Work task =
Starting at the line with "Pavilion | 6:30pm |" and going on through the line with "Washington | Delmar | 5:30pm |", reproduce each line in the records below exactly and nothing more.

Extracted page text data
>>>
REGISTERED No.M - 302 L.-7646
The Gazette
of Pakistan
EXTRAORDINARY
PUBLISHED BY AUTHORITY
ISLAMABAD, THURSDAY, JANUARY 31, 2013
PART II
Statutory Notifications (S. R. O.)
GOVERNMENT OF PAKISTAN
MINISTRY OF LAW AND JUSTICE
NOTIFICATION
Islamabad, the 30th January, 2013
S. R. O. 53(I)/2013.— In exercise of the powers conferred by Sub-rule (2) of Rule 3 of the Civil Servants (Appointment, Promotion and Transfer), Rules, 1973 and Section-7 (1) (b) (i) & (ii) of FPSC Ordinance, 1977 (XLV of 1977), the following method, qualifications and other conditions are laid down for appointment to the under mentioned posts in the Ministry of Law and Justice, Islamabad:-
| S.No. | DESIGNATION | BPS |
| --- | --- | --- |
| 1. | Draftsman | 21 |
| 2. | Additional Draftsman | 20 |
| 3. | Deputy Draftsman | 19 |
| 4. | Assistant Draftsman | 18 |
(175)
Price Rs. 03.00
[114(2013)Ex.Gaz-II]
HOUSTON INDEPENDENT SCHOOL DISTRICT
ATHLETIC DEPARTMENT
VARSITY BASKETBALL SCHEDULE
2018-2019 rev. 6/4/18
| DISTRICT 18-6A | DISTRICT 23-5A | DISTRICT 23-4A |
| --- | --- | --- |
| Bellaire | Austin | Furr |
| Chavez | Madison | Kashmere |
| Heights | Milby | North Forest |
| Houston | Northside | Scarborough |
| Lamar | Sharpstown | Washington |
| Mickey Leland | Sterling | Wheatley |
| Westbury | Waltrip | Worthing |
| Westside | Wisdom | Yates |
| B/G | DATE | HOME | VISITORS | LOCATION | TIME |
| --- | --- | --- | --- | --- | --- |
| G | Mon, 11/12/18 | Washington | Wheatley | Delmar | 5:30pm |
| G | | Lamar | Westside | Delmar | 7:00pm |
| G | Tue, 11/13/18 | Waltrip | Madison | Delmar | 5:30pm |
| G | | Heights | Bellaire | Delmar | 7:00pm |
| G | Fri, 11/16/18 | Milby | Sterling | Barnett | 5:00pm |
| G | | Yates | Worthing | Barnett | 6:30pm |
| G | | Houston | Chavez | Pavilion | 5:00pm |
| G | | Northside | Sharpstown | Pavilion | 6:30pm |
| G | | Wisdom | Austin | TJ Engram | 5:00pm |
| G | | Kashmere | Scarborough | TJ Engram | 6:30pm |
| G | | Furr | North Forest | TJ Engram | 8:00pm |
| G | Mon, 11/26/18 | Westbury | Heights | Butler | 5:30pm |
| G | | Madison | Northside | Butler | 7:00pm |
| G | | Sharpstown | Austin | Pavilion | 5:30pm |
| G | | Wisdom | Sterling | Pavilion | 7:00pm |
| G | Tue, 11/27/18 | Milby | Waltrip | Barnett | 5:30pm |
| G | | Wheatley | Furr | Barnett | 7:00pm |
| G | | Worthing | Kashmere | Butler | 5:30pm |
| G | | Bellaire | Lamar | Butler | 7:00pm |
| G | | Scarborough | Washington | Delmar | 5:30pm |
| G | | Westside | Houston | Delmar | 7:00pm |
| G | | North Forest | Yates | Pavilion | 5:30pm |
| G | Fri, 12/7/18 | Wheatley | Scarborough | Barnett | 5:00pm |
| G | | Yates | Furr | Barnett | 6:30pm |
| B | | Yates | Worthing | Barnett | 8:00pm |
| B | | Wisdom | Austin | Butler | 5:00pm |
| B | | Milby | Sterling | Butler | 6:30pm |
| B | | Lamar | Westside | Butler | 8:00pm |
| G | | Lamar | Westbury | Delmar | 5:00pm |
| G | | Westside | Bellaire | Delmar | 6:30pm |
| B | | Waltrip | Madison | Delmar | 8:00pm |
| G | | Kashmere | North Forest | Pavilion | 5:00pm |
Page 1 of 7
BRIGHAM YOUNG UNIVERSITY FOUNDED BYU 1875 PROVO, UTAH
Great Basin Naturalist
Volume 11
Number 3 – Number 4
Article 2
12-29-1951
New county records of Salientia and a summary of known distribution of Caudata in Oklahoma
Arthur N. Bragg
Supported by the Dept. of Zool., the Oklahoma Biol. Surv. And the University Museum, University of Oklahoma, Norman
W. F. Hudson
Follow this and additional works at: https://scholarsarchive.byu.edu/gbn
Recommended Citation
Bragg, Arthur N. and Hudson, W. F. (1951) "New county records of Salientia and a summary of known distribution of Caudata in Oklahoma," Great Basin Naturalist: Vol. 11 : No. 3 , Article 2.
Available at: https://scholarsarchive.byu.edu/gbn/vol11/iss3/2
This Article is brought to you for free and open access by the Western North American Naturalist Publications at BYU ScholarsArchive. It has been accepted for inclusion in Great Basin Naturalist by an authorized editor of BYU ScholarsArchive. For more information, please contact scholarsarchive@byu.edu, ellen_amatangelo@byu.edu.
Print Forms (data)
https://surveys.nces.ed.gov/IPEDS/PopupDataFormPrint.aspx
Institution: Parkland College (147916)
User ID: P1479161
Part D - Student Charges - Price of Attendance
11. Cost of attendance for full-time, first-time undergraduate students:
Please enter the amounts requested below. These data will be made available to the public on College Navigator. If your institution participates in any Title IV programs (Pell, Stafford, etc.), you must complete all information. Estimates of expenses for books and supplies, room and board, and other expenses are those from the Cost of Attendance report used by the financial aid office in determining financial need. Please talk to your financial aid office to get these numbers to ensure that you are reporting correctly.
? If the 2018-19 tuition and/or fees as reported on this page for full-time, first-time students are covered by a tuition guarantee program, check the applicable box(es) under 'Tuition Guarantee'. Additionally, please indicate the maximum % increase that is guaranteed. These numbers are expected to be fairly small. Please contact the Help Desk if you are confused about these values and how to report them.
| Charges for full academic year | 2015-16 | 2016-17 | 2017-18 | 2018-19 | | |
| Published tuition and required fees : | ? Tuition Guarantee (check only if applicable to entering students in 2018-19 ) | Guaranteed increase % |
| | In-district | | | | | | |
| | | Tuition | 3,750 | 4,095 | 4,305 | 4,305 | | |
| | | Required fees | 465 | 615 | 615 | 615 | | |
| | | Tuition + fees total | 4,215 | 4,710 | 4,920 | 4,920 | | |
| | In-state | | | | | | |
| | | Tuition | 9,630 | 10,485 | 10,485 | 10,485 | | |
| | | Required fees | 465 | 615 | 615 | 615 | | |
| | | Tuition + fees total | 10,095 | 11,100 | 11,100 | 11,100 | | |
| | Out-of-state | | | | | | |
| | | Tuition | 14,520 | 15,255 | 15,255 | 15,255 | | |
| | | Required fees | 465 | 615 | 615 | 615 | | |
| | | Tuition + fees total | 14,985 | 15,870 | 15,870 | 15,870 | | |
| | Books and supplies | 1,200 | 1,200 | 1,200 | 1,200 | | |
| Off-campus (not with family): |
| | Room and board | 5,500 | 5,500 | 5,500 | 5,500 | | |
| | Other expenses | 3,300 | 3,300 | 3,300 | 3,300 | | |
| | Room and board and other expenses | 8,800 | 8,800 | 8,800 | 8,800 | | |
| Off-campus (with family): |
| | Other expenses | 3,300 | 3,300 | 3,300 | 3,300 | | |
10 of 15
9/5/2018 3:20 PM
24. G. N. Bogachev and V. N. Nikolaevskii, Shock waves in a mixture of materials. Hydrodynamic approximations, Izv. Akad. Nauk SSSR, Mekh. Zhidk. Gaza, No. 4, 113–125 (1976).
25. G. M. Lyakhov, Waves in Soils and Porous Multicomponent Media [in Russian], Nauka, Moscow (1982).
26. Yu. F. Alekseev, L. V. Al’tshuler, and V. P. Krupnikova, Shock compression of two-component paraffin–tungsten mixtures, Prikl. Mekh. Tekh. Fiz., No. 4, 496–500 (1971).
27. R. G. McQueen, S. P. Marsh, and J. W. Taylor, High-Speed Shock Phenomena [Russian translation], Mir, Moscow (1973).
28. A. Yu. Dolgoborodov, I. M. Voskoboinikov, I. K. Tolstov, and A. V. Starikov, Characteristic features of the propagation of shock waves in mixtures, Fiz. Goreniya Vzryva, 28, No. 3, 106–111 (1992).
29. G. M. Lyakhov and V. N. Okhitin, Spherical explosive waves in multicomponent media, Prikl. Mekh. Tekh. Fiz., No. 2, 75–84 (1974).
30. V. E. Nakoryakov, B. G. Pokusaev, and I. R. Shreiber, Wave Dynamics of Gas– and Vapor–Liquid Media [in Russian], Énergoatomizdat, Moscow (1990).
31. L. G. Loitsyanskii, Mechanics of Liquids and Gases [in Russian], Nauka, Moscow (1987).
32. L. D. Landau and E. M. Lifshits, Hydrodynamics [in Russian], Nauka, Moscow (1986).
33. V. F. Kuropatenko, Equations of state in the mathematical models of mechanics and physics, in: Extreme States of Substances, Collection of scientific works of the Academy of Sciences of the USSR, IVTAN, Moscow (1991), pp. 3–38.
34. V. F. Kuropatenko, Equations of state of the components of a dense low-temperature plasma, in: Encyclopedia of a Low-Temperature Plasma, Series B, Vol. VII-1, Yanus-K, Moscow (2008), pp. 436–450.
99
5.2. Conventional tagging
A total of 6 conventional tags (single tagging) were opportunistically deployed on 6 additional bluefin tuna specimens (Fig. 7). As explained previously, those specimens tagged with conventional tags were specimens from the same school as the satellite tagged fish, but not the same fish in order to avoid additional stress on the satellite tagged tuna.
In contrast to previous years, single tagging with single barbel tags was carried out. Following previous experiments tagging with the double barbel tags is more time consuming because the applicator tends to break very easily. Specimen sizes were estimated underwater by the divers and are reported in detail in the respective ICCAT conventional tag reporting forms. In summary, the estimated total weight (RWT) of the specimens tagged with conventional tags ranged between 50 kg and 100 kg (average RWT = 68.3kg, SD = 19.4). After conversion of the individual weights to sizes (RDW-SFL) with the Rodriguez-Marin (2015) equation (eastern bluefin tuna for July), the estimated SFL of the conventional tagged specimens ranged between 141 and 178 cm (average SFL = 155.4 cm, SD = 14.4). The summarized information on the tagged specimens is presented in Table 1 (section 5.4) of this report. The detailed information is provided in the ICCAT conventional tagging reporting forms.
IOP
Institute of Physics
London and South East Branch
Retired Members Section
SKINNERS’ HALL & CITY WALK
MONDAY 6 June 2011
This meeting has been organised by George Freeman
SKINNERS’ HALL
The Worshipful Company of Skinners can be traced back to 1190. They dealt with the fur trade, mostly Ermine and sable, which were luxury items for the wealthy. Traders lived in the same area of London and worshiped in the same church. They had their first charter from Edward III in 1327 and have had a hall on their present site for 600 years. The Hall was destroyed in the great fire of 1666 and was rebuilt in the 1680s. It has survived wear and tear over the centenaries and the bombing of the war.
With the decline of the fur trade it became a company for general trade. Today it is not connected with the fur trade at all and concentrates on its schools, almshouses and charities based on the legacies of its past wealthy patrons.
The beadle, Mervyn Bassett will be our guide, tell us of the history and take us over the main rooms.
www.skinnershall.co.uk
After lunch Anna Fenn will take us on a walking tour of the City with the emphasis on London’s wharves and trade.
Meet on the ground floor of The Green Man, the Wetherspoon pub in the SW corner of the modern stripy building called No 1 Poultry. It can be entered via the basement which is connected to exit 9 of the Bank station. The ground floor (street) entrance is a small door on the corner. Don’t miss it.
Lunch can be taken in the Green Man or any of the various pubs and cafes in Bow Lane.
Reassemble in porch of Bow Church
<<<
Your solution =
| G | | Northside | Sharpstown | Pavilion | 6:30pm |
| G | | Wisdom | Austin | TJ Engram | 5:00pm |
| G | | Kashmere | Scarborough | TJ Engram | 6:30pm |
| G | | Furr | North Forest | TJ Engram | 8:00pm |
| G | Mon, 11/26/18 | Westbury | Heights | Butler | 5:30pm |
| G | | Madison | Northside | Butler | 7:00pm |
| G | | Sharpstown | Austin | Pavilion | 5:30pm |
| G | | Wisdom | Sterling | Pavilion | 7:00pm |
| G | Tue, 11/27/18 | Milby | Waltrip | Barnett | 5:30pm |
| G | | Wheatley | Furr | Barnett | 7:00pm |
| G | | Worthing | Kashmere | Butler | 5:30pm |
| G | | Bellaire | Lamar | Butler | 7:00pm |
| G | | Scarborough | Washington | Delmar | 5:30pm |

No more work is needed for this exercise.